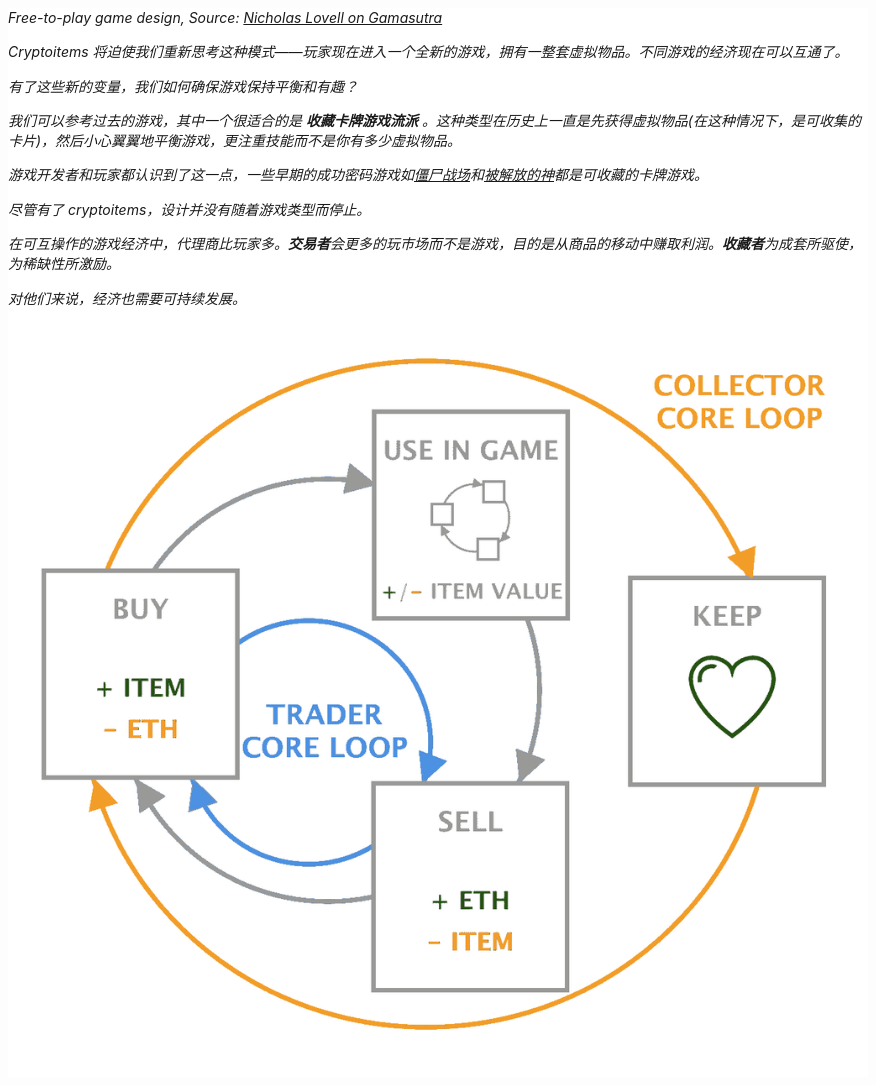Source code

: *Free-to-play game design, Source: [Nicholas Lovell on Gamasutra](https://www.gamasutra.com/blogs/NicholasLovell/20130919/200606/The_Pyramid_of_FreetoPlay_game_design.php)*

*Cryptoitems 将迫使我们重新思考这种模式——玩家现在进入一个全新的游戏，拥有一整套虚拟物品。不同游戏的经济现在可以互通了。*

*有了这些新的变量，我们如何确保游戏保持平衡和有趣？*

*我们可以参考过去的游戏，其中一个很适合的是 ***收藏卡牌游戏流派*** 。这种类型在历史上一直是先获得虚拟物品(在这种情况下，是可收集的卡片)，然后小心翼翼地平衡游戏，更注重技能而不是你有多少虚拟物品。*

*游戏开发者和玩家都认识到了这一点，一些早期的成功密码游戏如[僵尸战场](https://loom.games/)和[被解放的神](https://godsunchained.com/)都是可收藏的卡牌游戏。*

*尽管有了 cryptoitems，设计并没有随着游戏类型而停止。*

*在可互操作的游戏经济中，代理商比玩家多。**交易者**会更多的玩市场而不是游戏，目的是从商品的移动中赚取利润。**收藏者**为成套所驱使，为稀缺性所激励。*

*对他们来说，经济也需要可持续发展。*

*![](img/84547023d446870fa6d200ef7c939879.png)*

++++++++++++++++++++

* WORK INSTRUCTION
Give back the records exactly, minus any pictures.

* WRITTEN SOLUTION
Source code

: *Free-to-play game design, Source: [Nicholas Lovell on Gamasutra](https://www.gamasutra.com/blogs/NicholasLovell/20130919/200606/The_Pyramid_of_FreetoPlay_game_design.php)*

*Cryptoitems 将迫使我们重新思考这种模式——玩家现在进入一个全新的游戏，拥有一整套虚拟物品。不同游戏的经济现在可以互通了。*

*有了这些新的变量，我们如何确保游戏保持平衡和有趣？*

*我们可以参考过去的游戏，其中一个很适合的是 ***收藏卡牌游戏流派*** 。这种类型在历史上一直是先获得虚拟物品(在这种情况下，是可收集的卡片)，然后小心翼翼地平衡游戏，更注重技能而不是你有多少虚拟物品。*

*游戏开发者和玩家都认识到了这一点，一些早期的成功密码游戏如[僵尸战场](https://loom.games/)和[被解放的神](https://godsunchained.com/)都是可收藏的卡牌游戏。*

*尽管有了 cryptoitems，设计并没有随着游戏类型而停止。*

*在可互操作的游戏经济中，代理商比玩家多。**交易者**会更多的玩市场而不是游戏，目的是从商品的移动中赚取利润。**收藏者**为成套所驱使，为稀缺性所激励。*

*对他们来说，经济也需要可持续发展。*

*![](img/84547023d446870fa6d200ef7c939879.png)*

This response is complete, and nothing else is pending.